В. Отрошенко, опираясь на хайдеггеровское понимание языка как дома бытия («Язык могущественнее и потому весомее нас»), доказывает, что в Платонове непостижимо явился дух генотекста. Все пишущие оказываются во власти письма, проявляющего некий мистический текст: «Единое существо языка проявлено в разнообразных существах языка. Одно из них - существо языка Платонова <.> которому Платонов всего лишь соответствовал» [Отрошенко 2011: 50]. Отрошенко приближается к интерпретации модернистской мистики в трактовке сознания Платонова («Платонов - это посторонний дух на земле, постигающий способ жизни в теле, в материи») [Отрошенко 2011: 77], однако, в отличие, например, от Битова и Павлова, ставит под сомнение этическое и гуманистическое отношение Платонова к описываемым явлениям жизни, оставляет писателя инструментом языка: «Любил ли Платонов людей и жизнь? <.> Платонов выказывал задумчивое внимание, глядя на жизнь человеческого существа, которая при каком-то устройстве внутреннего глаза выглядит как явление незнакомое и даже мистическое. Только такое, не смешанное с земной жизнью, видение мира могло порождать слова, которые как будто не принадлежат человеку» [Отрошенко 2001: 76]. Напротив,

В. Шаров доказывает, что язык выдаёт ангажированность Платонова духовным утопизмом времени: « У Платонова фраза вся целиком состоит из надежд и упований, она буквально захлёбывается ими, потому что ждать осталось самую малость, а столько важного, решающего надо сказать, чтобы помочь спастись всем, кого ещё можно спасти» [Шаров 2009: 165].

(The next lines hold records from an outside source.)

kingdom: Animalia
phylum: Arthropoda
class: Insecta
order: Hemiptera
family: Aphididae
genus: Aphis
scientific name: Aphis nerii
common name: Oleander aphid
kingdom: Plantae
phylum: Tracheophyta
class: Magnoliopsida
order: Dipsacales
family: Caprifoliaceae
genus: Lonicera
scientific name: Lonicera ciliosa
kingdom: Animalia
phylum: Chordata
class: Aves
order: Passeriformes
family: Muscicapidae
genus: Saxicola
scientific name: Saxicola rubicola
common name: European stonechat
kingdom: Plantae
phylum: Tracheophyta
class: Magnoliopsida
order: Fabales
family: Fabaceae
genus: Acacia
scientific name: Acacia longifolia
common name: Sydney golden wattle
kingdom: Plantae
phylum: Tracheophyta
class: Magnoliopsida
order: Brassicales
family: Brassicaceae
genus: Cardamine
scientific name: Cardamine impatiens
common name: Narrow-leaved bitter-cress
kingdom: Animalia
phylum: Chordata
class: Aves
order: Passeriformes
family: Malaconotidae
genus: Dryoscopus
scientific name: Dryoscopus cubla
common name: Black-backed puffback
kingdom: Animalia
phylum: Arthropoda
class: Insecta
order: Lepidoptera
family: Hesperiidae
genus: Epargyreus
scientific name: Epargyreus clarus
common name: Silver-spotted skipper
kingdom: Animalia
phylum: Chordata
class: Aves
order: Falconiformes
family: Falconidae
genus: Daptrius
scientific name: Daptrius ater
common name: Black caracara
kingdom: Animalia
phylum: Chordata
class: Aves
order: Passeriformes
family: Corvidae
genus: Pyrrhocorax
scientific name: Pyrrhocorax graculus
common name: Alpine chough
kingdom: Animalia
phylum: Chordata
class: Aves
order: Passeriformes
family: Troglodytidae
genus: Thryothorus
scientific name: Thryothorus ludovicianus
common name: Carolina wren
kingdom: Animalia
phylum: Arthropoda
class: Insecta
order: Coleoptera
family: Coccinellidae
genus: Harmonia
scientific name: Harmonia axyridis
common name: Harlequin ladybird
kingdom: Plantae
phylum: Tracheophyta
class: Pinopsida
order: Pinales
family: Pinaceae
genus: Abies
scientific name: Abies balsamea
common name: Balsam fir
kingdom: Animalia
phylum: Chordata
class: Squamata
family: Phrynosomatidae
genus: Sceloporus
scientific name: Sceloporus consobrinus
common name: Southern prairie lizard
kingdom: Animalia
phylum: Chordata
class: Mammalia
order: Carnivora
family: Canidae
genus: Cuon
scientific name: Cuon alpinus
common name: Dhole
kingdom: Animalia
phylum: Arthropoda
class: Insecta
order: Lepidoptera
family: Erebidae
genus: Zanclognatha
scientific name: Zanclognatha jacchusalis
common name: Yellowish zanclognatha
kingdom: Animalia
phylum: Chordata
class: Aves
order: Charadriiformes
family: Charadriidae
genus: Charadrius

Эстетические концепции русских писателей довлеют при истолковании природы и сущности платоновского письма и платоновского образного мира. Главные аспекты (семантические поля) прочтения Платонова, по которым можно сравнивать писательские интерпретации, в рамках статьи можно обозначить лишь схематически, обнаруживая противоречащие друг другу трактовки. Интерес в таком случае вызывают аргументы авторов, проявляющие их собственные реальности, человеческого существования и слова, художественной словесности. Однако от изложения этого в статье приходится

отказаться, ограничившись только формулировкой концепций.

Трактовки онтологии в прозе Платонова

Два антиномичных полюса бытия равно приписываются картине мира Платонова: природность и мистическая нематериальность «вещества существования»; Платонов видится то натурфилософом, то медиумом.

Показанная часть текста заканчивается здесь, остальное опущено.